Rationale for Sports Investment

  • Engine of Growth: Sports creates a population that is healthy, skilled, resilient, and confident, which is the “engine” of an advanced economy
  • Legacy Planning: Hosting major events must focus on legacy planning, ensuring that the resulting infrastructure and investment lead to a lasting societal shift where sports become part of daily life.

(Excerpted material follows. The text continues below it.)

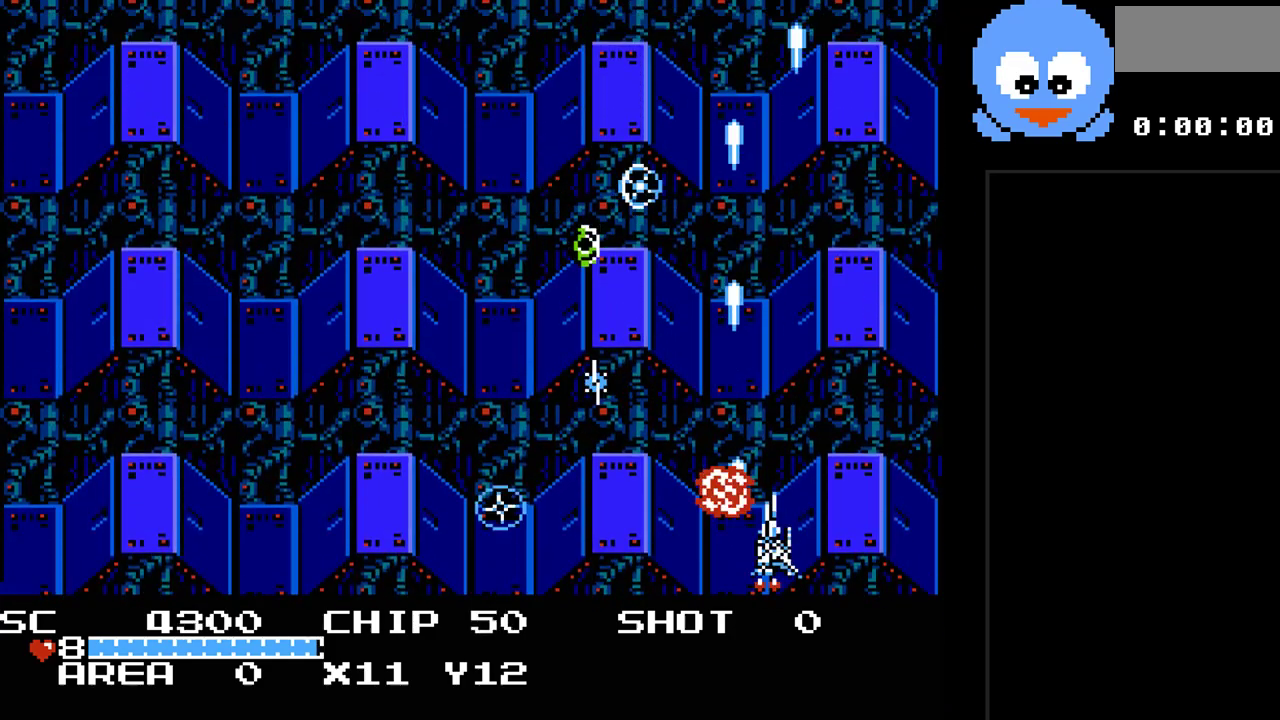
{"buttons": ["Y", "DPAD_UP", "DPAD_LEFT"], "events": [[67, "DPAD_RIGHT", "up"], [250, "DPAD_RIGHT", "down"], [250, "DPAD_UP", "down"], [283, "DPAD_RIGHT", "up"], [483, "DPAD_LEFT", "down"]]}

The New National Sports Policy (NSP)2025

  • Addressing Episodic Excellence: The challenge is moving beyond celebrating occasional victories to making sports an integral part of daily life.
  • Ecosystem Focus: The NSP 2025 departs from earlier policies that emphasized elite talent and medals, instead focusing on developing the entire sports ecosystem across grassroots, education, and professional levels.
  • Five Interconnected Pillars of NSP 2025:
    • Excellence: Achieving medals and top performance.
    • Education: Integrating sports with academic studies.
    • Mass Participation: Ensuring everyone plays.
    • Economic Growth: Creating jobs and wealth through sports.
    • Social Development: Improving society via sports.
  • Sports and Physical Activity (SAPA): The policy introduces the term SAPA and advocates for its integration across various sectors:
    • Education: Sports periods must be taken seriously, not treated as free time.
    • Urban Planning: Playgrounds must be mandatory when constructing new cities.
    • Health Care: Doctors should prescribe 30 minutes of walking/physical activity.
    • Economic Policy Making: Sports funding must be properly budgeted.
  • Public Good: Sports is defined as a Public Good that benefits everyone, and a force multiplier, where every rupee invested yields multiple returns in better health, stronger communities, and economic growth.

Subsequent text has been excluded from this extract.